» The problem:
Search the data below for the string "프로세스는" and copy all lines where it shows up.

(Data records)
━━━━━━━━━━━━━━━━━━━━

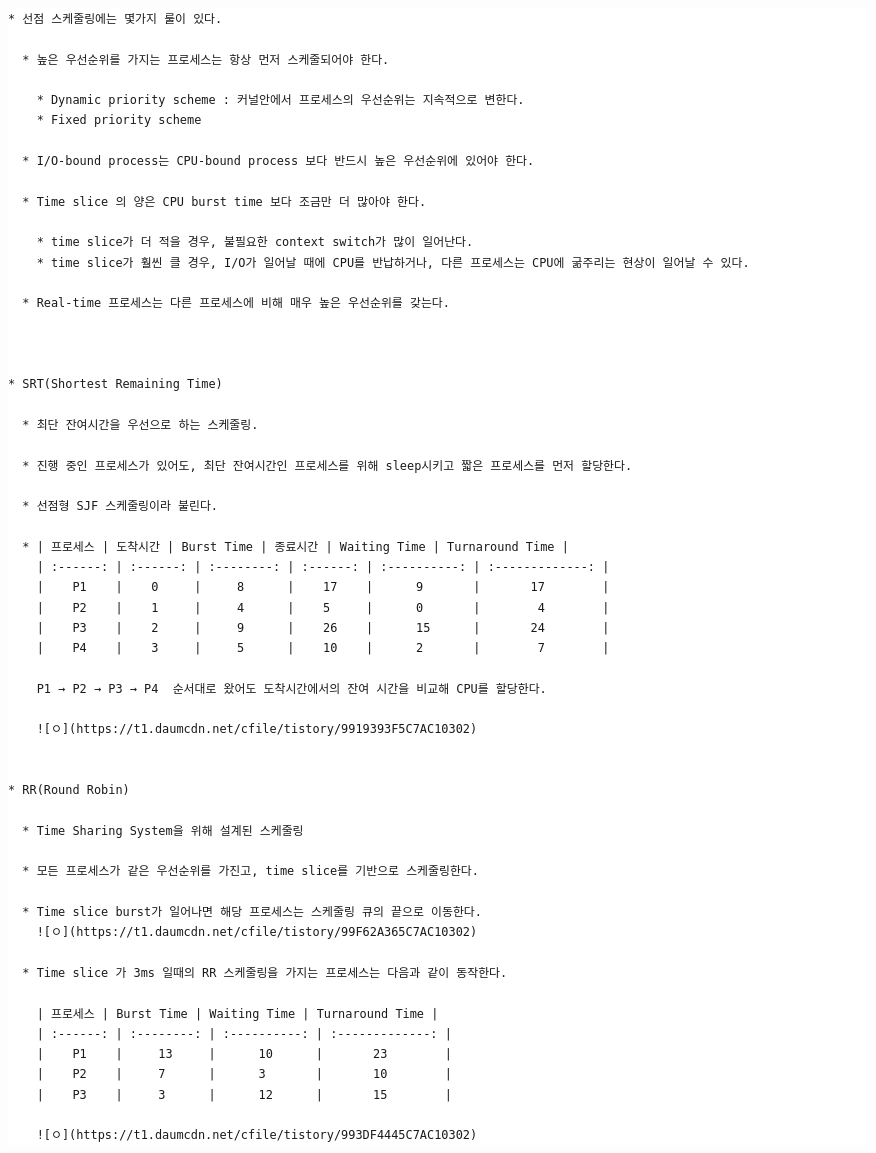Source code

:     * 선점 스케줄링에는 몇가지 룰이 있다.

      * 높은 우선순위를 가지는 프로세스는 항상 먼저 스케줄되어야 한다.

        * Dynamic priority scheme : 커널안에서 프로세스의 우선순위는 지속적으로 변한다.
        * Fixed priority scheme

      * I/O-bound process는 CPU-bound process 보다 반드시 높은 우선순위에 있어야 한다.

      * Time slice 의 양은 CPU burst time 보다 조금만 더 많아야 한다.

        * time slice가 더 적을 경우, 불필요한 context switch가 많이 일어난다.
        * time slice가 훨씬 클 경우, I/O가 일어날 때에 CPU를 반납하거나, 다른 프로세스는 CPU에 굶주리는 현상이 일어날 수 있다.

      * Real-time 프로세스는 다른 프로세스에 비해 매우 높은 우선순위를 갖는다.

        

    * SRT(Shortest Remaining Time)

      * 최단 잔여시간을 우선으로 하는 스케줄링.

      * 진행 중인 프로세스가 있어도, 최단 잔여시간인 프로세스를 위해 sleep시키고 짧은 프로세스를 먼저 할당한다.

      * 선점형 SJF 스케줄링이라 불린다.

      * | 프로세스 | 도착시간 | Burst Time | 종료시간 | Waiting Time | Turnaround Time |
        | :------: | :------: | :--------: | :------: | :----------: | :-------------: |
        |    P1    |    0     |     8      |    17    |      9       |       17        |
        |    P2    |    1     |     4      |    5     |      0       |        4        |
        |    P3    |    2     |     9      |    26    |      15      |       24        |
        |    P4    |    3     |     5      |    10    |      2       |        7        |

        P1 → P2 → P3 → P4  순서대로 왔어도 도착시간에서의 잔여 시간을 비교해 CPU를 할당한다.

        ![ㅇ](https://t1.daumcdn.net/cfile/tistory/9919393F5C7AC10302)
        

    * RR(Round Robin)

      * Time Sharing System을 위해 설계된 스케줄링

      * 모든 프로세스가 같은 우선순위를 가진고, time slice를 기반으로 스케줄링한다.

      * Time slice burst가 일어나면 해당 프로세스는 스케줄링 큐의 끝으로 이동한다.
        ![ㅇ](https://t1.daumcdn.net/cfile/tistory/99F62A365C7AC10302)

      * Time slice 가 3ms 일때의 RR 스케줄링을 가지는 프로세스는 다음과 같이 동작한다.

        | 프로세스 | Burst Time | Waiting Time | Turnaround Time |
        | :------: | :--------: | :----------: | :-------------: |
        |    P1    |     13     |      10      |       23        |
        |    P2    |     7      |      3       |       10        |
        |    P3    |     3      |      12      |       15        |

        ![ㅇ](https://t1.daumcdn.net/cfile/tistory/993DF4445C7AC10302)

━━━━━━━━━━━━━━━━━━━━

» Exercise answer:
      * 높은 우선순위를 가지는 프로세스는 항상 먼저 스케줄되어야 한다.
        * time slice가 훨씬 클 경우, I/O가 일어날 때에 CPU를 반납하거나, 다른 프로세스는 CPU에 굶주리는 현상이 일어날 수 있다.
      * Real-time 프로세스는 다른 프로세스에 비해 매우 높은 우선순위를 갖는다.
      * Time slice burst가 일어나면 해당 프로세스는 스케줄링 큐의 끝으로 이동한다.
      * Time slice 가 3ms 일때의 RR 스케줄링을 가지는 프로세스는 다음과 같이 동작한다.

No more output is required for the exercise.